LAHORE, Feb 18: South Asian Free Media Association secretary-general Imtiaz Alam has said no state in the region was ready to accept the adversarial role of the media as a watchdog of society nor had any state come up with an effective law to ensure the fundamental right of information.

He said at the launching ceremony of South Asia Media Monitor Report-2004 at the Lahore Press Club here on Friday that media in the region continued to be swayed by the establishments in the name of national security, national interests and by adversarial nationalisms.

Most of the publications, television and media practitioners continued to be embedded to nationalist standpoints of civil-military establishments, regardless of the merit of one case or the other.

He said 21 journalists had fallen victim either to the guns of parties to rival conflicts or local strongmen who were intolerant of the exposure of their misdeeds by the media during last year. Nepal and Bangladesh topped the list with journalists killed in each.

Four journalists were murdered each in India and Sri Lanka and one in Pakistan. The Maldives, however, continued to be a nightmare for journalists where Muhammad Zaki and Aminath Didi, editor and staff of the internet newsletter Sandhannu and their assistant Fathima Nasreen continued to suffer solitary confinement since January, 2002.

He said media was also under attack in Nepal where many publications had been closed down by the government and military men were sitting in newsrooms. Many journalists, including the secretary general of their federation, had been arrested, he said.

SAFMA had decided to send an inquiry commission to Nepal in the first week of March and send its reports to the governments in South Asia. SAFMA's India president K. K. Katyal said journalists had to suffer insult as a result of pressures on the media. Truth, he said was not given any weight and even the judiciary observed different criteria for the rulers and the common run of people.

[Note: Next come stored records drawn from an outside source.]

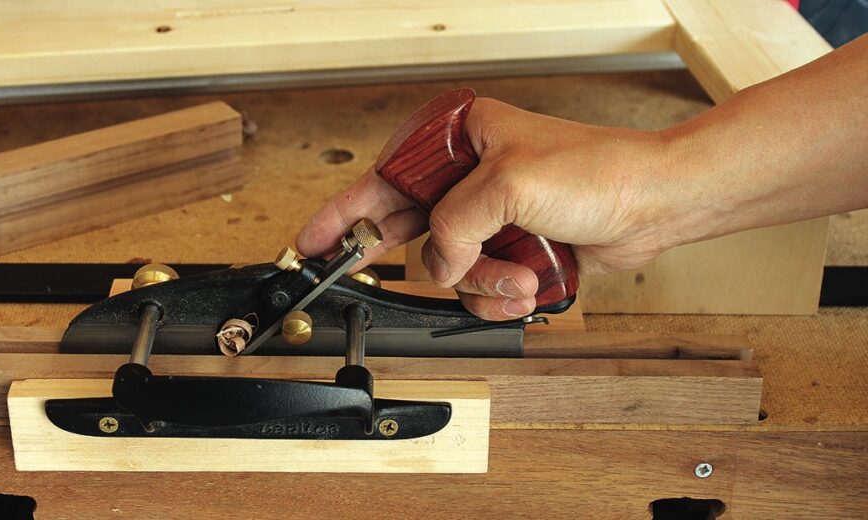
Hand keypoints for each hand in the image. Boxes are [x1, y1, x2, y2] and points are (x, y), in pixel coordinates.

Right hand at [298, 97, 677, 319]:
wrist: (653, 205)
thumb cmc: (598, 173)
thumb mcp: (510, 184)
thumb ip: (455, 223)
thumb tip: (437, 260)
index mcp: (460, 141)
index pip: (385, 178)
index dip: (346, 212)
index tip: (314, 240)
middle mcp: (468, 178)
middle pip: (406, 225)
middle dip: (397, 255)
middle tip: (342, 270)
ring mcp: (488, 216)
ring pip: (446, 266)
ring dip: (479, 279)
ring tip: (516, 272)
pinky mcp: (508, 248)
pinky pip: (477, 286)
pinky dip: (498, 294)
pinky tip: (525, 285)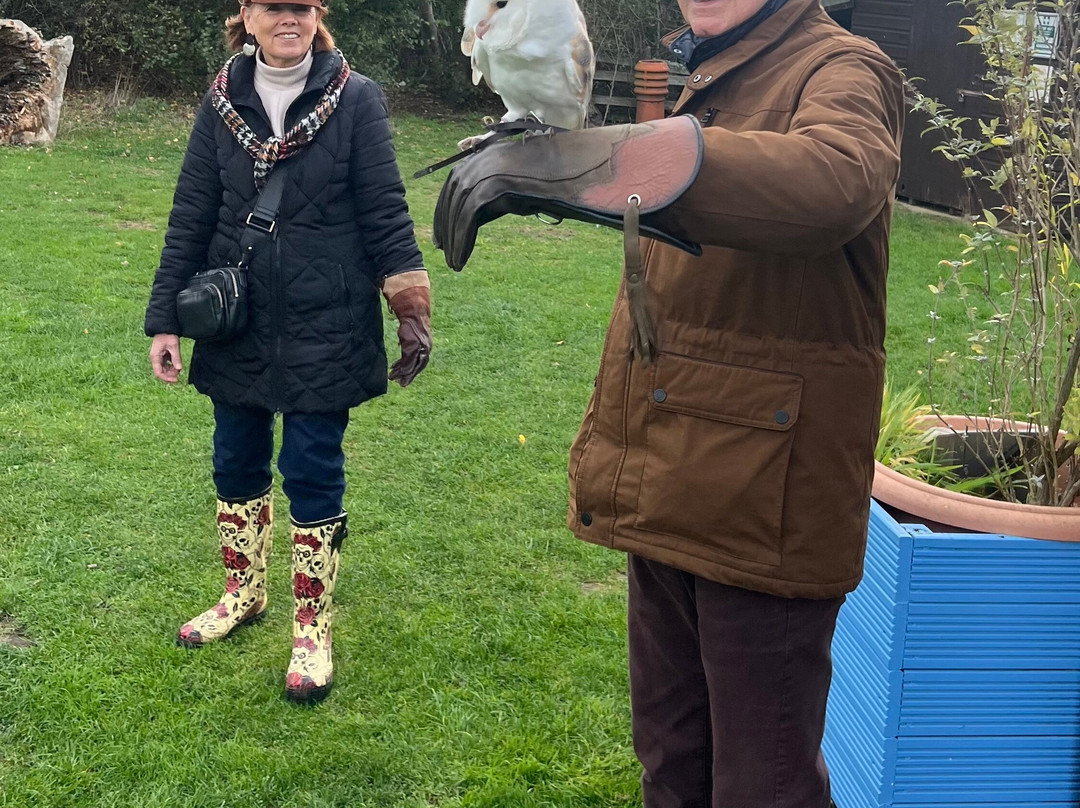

SAFMA's India secretary general Vinod Kumar Sharma said the establishments in South Asian countries favoured preservation of the existing mindset to promote stereotypes. Most of the media compromised with the state and portrayed a rosy picture instead of exposing the deprivation and misery and projecting the right perspective.

Journalists not conforming to the official viewpoint were often given a bad name for character assassination and deprived of their position. Trade unionism had become irrelevant because most of the media people had been engaged on contract, he said.

Daily Pakistan Editor Mujibur Rehman Shami said SAFMA should also publish a report on the role of media in South Asia. The report should highlight the role of media with respect to its contribution to the efforts for the welfare of the people.

He said only Urdu newspapers had been criticized in the Media Monitor Report whereas ignorance was equally present in English newspapers. Denial of advertisements to Nawa-i-Waqt had not been mentioned in the report either, he added.

He said those who had promoted the thinking of competition with India after the creation of Pakistan had not served the nation. Countries were divided for resolving disputes but the Pakistan Ideology was misused for creating rifts with India and a wrong thinking of competing with India had been developed in the country whereas the Quaid-i-Azam had said that relation between the two countries would be similar to those between the US and Canada.

Senior journalist Hamid Akhtar said far more inducements were being offered for winning over the media as compared to the pressure exerted against it.